Mergers with Dominant Firms: The Lundbeck Case

Herbert Hovenkamp, Dec 13, 2011

In Lundbeck the Eighth Circuit affirmed a district court’s decision approving a merger of the only two drugs authorized to treat a rare but serious heart condition in infants. When the acquisition occurred Lundbeck owned a patented drug called Indocin IV, which at the time was the only drug approved by the FDA to treat this condition. It then acquired the rights to NeoProfen, a drug that had been developed but was still awaiting FDA approval.  The two drugs were not bioequivalents, and had different ingredients and side effects. When approval was granted Lundbeck introduced the new drug at a price some 1300 percent higher than the price of its older drug Indocin IV, and also raised the price of Indocin IV to about the same level.

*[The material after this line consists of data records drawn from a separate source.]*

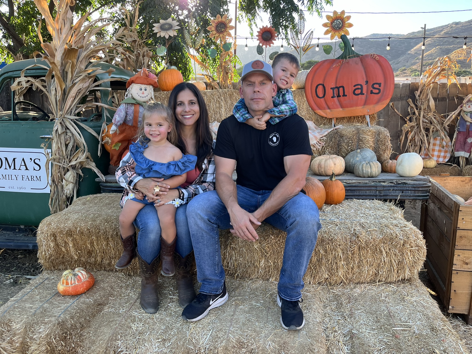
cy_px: 177
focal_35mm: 26
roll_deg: -1.3
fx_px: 355
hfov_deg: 67.3
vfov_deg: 53.1
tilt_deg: -11.1
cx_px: 236
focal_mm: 5.1
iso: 50
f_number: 1.6
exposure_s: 1/355
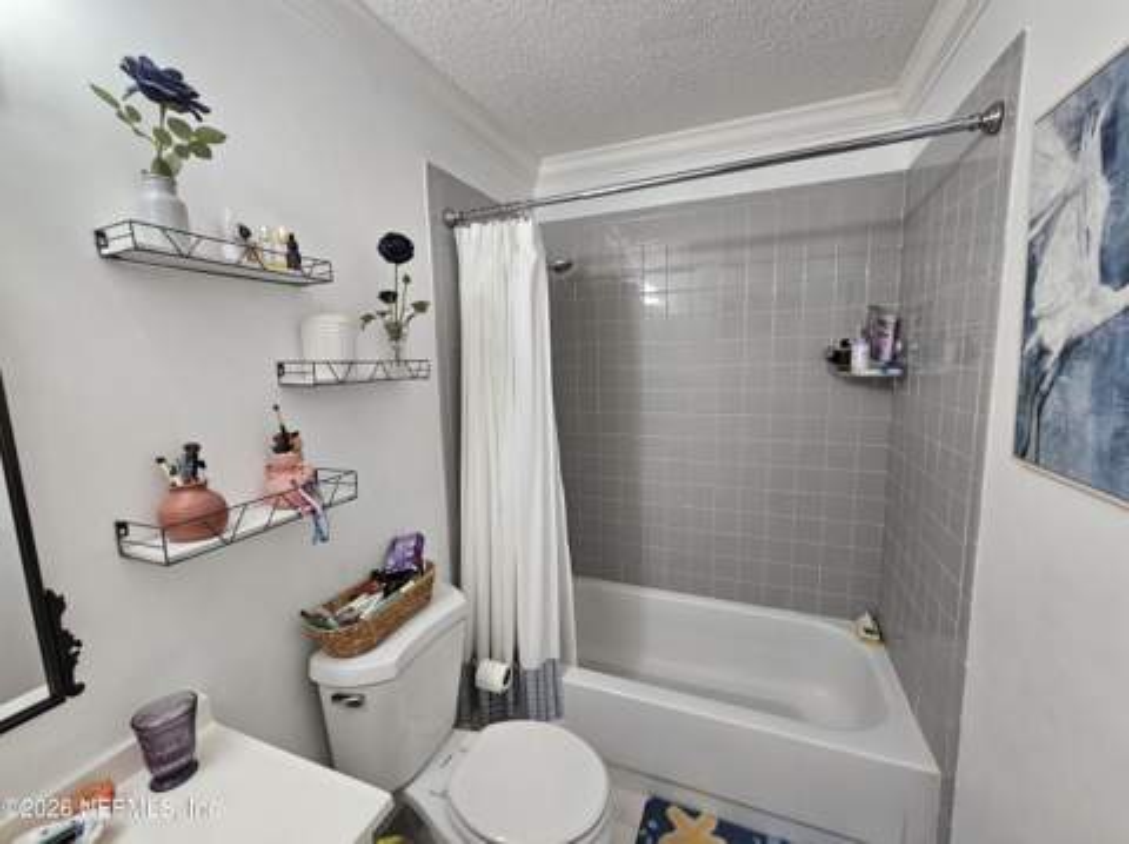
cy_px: 422
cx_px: 564
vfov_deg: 89.8
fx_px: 424
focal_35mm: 13
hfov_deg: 106.2
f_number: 2.2
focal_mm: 2.2
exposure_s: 1/60
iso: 125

Generic alternatives to Indocin IV became available in 2010, but until that time Lundbeck owned all approved drugs for treating this condition.  Prior to the acquisition Merck, the former owner of Indocin IV, had charged $77.77 per treatment. After it owned both drugs Lundbeck raised the price of Indocin IV to $1614.44 and the price of NeoProfen was set at $1450 per treatment, eventually rising to $1522.50. Prior to its approval, the price of NeoProfen had been forecast at roughly $450 to $500 per treatment; however, this was in an environment in which the price of Indocin IV was under $80.